### DATA TO PROCESS
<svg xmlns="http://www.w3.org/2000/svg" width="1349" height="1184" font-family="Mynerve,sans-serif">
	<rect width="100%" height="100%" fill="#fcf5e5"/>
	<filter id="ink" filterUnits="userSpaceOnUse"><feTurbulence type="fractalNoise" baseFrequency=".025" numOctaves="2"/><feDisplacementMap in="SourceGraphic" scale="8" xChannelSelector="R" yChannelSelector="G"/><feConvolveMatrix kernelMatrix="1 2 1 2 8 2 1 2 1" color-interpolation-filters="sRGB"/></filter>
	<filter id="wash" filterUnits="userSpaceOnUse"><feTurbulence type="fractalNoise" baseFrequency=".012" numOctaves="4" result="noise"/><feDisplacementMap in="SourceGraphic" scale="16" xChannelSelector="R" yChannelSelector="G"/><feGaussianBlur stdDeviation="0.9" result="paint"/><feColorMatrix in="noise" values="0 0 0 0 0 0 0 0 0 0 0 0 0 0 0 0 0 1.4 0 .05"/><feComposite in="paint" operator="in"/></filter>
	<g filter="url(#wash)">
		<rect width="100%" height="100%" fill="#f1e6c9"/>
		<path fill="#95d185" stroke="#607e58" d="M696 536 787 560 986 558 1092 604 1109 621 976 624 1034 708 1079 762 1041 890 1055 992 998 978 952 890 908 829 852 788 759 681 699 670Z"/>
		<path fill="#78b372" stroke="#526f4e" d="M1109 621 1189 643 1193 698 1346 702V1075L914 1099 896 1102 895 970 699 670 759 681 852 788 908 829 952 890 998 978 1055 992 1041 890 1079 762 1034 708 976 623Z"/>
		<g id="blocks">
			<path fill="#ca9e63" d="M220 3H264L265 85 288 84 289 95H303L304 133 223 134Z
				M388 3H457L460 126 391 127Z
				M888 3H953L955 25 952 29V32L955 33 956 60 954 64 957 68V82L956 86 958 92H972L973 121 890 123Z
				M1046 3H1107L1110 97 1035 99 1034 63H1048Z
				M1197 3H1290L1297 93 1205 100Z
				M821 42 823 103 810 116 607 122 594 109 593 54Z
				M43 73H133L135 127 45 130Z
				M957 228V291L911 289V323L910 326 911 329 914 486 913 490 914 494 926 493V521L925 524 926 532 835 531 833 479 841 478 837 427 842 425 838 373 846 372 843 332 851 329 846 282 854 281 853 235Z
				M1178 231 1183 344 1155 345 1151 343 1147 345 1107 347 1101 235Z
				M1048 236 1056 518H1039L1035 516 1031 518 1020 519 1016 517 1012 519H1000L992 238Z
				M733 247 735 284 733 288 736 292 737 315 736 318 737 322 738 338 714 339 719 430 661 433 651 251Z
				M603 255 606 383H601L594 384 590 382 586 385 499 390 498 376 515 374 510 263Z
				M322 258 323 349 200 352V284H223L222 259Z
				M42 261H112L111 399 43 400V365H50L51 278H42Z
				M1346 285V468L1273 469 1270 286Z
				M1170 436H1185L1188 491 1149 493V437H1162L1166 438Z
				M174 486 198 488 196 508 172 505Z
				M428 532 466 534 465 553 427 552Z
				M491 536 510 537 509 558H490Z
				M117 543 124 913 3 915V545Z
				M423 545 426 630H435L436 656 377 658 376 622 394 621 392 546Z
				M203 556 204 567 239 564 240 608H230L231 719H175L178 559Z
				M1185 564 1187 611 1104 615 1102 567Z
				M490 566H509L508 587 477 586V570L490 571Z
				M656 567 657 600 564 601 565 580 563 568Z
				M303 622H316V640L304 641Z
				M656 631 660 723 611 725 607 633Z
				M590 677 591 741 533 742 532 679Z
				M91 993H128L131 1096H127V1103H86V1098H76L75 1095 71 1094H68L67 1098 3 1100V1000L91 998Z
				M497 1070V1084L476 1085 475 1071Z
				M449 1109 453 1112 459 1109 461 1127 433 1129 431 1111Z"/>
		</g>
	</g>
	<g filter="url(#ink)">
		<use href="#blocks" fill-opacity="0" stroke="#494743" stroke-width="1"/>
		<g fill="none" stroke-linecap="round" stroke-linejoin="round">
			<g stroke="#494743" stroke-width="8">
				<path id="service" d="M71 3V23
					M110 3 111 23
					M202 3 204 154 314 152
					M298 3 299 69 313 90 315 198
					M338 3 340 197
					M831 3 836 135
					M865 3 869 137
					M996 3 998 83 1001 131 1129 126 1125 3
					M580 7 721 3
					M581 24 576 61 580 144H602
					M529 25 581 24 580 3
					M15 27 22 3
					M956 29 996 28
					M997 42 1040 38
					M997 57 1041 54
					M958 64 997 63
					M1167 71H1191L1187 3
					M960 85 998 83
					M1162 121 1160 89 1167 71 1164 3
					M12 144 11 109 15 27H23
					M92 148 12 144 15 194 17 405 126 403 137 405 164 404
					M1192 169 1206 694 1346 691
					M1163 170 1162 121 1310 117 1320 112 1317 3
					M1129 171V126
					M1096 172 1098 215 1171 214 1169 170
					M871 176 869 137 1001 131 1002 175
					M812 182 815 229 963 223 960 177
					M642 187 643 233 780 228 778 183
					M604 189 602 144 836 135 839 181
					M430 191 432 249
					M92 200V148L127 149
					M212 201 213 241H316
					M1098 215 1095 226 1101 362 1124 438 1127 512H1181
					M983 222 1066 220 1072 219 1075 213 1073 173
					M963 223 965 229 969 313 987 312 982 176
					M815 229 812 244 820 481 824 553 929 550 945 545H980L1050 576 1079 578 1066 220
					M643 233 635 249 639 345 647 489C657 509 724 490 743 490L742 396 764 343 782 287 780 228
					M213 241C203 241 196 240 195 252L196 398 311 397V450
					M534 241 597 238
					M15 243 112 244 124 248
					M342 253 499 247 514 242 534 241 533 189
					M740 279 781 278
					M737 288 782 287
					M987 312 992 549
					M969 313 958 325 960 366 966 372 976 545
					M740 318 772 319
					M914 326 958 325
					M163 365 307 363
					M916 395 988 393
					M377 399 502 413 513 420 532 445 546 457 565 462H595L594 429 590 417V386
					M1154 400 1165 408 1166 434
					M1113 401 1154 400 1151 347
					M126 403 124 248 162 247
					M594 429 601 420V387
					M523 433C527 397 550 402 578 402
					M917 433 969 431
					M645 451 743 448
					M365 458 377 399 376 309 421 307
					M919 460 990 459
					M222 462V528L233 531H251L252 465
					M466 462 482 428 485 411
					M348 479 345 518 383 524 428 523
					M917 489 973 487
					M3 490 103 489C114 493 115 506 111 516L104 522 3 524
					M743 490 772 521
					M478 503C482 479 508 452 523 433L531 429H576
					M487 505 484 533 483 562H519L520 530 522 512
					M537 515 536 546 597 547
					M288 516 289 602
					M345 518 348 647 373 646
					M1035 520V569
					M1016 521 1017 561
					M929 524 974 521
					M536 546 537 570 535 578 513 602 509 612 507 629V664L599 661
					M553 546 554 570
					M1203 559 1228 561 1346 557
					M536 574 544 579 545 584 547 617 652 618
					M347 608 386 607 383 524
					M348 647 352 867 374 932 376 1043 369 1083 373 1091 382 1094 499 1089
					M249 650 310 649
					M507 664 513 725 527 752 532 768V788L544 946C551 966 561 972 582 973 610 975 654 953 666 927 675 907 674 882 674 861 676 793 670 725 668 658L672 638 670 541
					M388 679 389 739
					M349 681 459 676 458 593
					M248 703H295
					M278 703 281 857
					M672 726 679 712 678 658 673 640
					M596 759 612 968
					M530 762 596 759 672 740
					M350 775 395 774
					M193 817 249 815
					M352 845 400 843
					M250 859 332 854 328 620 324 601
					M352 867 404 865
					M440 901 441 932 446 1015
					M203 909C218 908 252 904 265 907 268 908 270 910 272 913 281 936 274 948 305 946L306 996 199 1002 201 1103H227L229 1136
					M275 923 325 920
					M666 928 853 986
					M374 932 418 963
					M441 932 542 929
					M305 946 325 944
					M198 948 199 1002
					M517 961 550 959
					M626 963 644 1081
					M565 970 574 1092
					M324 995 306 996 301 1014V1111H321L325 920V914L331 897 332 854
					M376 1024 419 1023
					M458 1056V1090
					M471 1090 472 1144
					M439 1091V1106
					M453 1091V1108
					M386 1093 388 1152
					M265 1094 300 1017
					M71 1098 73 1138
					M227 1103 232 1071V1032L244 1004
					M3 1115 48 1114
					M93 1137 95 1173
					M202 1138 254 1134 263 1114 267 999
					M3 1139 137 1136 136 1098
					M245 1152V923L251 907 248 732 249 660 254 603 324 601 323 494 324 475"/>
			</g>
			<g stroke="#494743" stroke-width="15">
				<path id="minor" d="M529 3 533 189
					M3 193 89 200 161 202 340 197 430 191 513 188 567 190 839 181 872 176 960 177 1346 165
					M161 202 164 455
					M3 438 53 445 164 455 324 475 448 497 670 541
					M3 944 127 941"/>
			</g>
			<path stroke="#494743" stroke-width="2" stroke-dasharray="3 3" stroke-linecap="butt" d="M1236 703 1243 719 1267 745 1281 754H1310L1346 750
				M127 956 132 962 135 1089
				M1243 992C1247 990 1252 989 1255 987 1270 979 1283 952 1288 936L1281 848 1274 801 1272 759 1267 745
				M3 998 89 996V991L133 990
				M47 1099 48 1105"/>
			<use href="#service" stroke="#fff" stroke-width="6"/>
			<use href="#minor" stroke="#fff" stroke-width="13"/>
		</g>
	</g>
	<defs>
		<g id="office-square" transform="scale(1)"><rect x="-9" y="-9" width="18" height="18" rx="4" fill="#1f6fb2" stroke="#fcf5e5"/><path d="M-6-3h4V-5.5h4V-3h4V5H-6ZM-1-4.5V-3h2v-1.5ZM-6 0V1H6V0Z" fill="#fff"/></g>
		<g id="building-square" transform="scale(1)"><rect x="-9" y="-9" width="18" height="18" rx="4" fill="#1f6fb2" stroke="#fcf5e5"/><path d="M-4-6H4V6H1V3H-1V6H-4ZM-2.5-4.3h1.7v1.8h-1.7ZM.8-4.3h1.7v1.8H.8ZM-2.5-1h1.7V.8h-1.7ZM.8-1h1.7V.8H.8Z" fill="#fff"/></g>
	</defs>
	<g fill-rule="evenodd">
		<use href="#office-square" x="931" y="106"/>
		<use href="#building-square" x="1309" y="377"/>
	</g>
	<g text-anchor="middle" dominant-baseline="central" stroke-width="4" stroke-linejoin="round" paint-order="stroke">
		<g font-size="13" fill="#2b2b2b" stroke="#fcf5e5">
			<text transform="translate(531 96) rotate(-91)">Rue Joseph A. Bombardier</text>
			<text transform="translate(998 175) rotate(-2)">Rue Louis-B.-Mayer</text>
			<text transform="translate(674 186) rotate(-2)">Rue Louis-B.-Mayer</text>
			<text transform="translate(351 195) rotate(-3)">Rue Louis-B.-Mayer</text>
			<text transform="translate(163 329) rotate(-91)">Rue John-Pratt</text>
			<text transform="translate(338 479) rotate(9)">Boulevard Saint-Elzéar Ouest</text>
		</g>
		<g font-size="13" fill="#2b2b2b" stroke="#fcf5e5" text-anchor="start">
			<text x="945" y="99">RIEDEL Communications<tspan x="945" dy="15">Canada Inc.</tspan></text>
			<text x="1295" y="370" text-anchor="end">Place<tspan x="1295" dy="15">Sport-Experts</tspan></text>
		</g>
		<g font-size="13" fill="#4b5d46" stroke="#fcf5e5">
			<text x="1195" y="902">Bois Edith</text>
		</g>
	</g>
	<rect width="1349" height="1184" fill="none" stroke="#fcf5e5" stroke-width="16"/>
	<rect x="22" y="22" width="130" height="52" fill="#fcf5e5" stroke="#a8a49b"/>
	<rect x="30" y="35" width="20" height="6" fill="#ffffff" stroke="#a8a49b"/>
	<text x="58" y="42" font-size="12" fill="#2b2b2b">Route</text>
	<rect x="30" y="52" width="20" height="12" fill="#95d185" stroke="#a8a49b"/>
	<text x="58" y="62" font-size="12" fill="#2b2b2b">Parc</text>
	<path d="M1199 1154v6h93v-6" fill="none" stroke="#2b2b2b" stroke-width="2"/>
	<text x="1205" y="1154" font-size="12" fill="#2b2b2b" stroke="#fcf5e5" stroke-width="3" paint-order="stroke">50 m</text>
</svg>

...

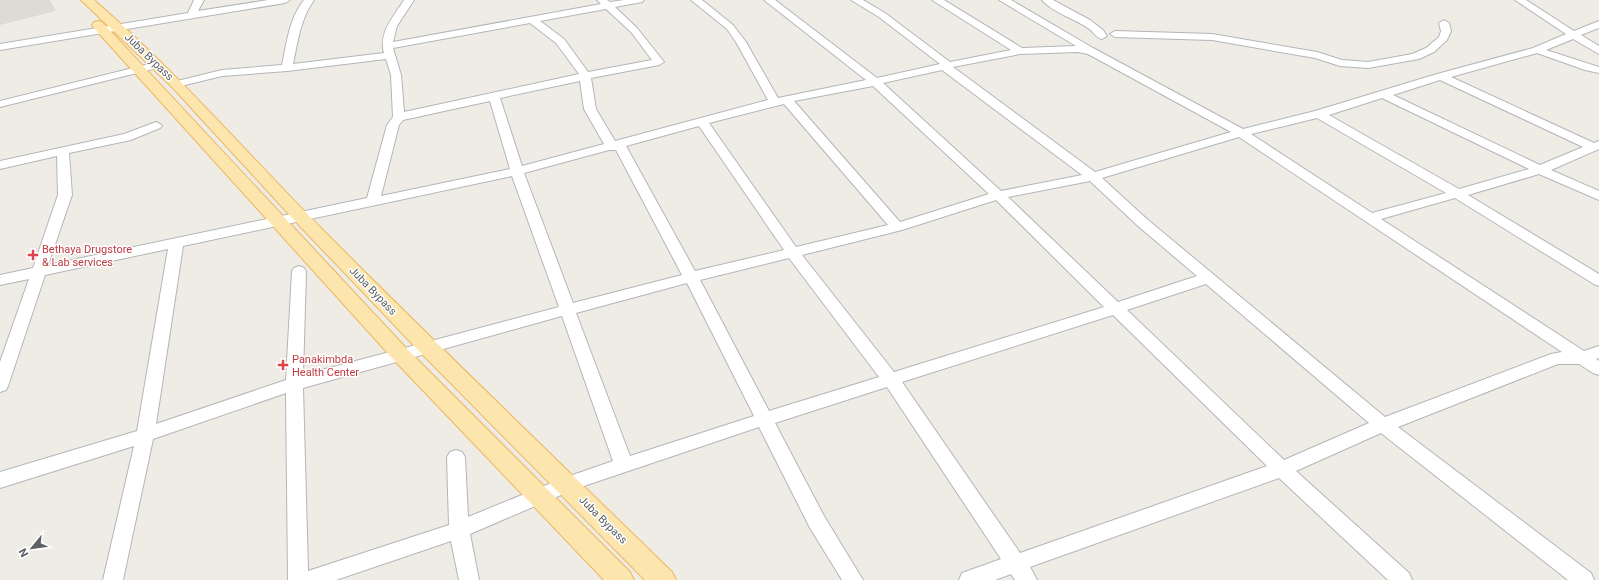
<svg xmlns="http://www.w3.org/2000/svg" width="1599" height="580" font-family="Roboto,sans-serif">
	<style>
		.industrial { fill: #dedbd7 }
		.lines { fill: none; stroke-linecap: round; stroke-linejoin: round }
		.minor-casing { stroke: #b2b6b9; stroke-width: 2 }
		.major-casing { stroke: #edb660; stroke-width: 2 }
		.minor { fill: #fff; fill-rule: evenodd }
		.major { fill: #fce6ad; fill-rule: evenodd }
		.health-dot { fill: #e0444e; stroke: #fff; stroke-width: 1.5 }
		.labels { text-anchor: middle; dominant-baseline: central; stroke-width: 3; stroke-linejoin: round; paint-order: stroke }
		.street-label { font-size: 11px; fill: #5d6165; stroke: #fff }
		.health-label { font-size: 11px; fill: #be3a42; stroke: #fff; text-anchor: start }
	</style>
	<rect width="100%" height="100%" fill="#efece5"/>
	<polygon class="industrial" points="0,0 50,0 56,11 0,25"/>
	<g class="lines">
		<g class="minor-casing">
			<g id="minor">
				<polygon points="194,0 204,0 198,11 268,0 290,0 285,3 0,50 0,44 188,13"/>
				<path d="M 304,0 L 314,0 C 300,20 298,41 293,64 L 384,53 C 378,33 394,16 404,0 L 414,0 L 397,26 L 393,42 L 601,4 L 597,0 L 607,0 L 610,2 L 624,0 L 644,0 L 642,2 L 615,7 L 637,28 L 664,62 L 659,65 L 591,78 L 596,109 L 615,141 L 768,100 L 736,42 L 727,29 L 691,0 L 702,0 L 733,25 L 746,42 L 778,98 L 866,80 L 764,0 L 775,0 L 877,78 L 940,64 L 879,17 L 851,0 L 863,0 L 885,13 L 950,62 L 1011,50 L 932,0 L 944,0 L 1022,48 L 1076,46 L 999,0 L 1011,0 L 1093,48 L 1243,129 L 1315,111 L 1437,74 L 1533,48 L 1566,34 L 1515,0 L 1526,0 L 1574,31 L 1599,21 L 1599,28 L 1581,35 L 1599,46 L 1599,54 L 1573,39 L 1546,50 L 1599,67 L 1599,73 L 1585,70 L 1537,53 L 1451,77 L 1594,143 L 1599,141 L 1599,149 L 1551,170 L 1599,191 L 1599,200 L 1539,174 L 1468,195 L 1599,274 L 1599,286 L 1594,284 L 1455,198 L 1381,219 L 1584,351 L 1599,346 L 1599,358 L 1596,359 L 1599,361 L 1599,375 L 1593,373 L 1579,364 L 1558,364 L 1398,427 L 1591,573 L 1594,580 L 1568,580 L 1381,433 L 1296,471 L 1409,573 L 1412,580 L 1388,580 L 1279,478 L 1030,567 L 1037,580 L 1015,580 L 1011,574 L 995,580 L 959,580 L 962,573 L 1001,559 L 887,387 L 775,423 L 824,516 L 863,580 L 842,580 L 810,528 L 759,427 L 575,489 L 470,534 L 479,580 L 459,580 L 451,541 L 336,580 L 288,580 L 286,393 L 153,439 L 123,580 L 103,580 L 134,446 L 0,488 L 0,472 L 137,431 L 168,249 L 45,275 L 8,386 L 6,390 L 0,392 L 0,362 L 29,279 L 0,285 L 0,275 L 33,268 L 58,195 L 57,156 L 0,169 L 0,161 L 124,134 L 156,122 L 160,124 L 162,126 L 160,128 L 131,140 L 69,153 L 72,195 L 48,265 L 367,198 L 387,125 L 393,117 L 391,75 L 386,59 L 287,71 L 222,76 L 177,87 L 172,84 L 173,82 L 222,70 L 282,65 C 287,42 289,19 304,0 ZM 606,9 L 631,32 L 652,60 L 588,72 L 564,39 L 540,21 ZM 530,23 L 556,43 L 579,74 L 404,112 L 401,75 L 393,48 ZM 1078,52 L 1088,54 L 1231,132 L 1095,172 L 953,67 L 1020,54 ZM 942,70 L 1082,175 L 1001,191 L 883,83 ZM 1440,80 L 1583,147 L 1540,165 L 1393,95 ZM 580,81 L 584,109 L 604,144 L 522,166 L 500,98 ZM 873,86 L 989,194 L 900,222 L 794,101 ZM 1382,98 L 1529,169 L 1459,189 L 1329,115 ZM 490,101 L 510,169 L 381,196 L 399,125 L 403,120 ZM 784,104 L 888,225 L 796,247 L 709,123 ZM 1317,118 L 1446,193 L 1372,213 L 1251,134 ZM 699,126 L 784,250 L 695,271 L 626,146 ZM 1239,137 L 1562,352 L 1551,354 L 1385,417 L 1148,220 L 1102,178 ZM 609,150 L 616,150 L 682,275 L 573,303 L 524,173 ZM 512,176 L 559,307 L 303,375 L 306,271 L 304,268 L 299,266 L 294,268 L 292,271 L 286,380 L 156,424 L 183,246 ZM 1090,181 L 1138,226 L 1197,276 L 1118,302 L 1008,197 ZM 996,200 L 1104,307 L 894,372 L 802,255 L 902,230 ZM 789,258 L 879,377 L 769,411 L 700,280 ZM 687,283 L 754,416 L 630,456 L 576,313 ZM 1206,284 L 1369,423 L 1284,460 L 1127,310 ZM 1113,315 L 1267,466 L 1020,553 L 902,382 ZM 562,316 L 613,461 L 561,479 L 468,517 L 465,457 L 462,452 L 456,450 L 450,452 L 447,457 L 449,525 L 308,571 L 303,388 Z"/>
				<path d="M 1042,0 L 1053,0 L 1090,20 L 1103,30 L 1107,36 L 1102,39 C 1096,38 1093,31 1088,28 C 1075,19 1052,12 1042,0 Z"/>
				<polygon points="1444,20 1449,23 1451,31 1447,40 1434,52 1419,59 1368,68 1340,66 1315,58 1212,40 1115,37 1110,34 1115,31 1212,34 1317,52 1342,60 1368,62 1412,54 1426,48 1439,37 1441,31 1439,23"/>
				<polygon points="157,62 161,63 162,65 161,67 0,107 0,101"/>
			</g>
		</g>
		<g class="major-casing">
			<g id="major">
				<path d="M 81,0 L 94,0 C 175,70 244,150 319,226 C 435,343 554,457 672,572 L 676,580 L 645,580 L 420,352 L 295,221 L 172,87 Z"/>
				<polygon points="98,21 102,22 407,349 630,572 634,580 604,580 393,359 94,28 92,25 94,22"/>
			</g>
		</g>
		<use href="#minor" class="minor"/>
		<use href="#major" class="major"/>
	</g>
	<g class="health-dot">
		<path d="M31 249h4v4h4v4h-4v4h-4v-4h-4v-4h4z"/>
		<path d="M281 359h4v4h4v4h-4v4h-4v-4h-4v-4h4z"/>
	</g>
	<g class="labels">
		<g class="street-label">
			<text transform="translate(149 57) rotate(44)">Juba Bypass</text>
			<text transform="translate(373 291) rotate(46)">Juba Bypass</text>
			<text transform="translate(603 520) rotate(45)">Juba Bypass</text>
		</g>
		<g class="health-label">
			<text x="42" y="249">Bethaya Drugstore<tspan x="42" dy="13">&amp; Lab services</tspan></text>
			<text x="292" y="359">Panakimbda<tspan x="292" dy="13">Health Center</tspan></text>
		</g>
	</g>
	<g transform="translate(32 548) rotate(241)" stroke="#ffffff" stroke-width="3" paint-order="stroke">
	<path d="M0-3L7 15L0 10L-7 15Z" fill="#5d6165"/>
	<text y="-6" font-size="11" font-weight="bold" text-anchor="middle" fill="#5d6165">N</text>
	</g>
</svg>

### TRY IT
Report every line in the data that holds "lines", copying each one.

### RESPONSE BOX
		.lines { fill: none; stroke-linecap: round; stroke-linejoin: round }
	<g class="lines">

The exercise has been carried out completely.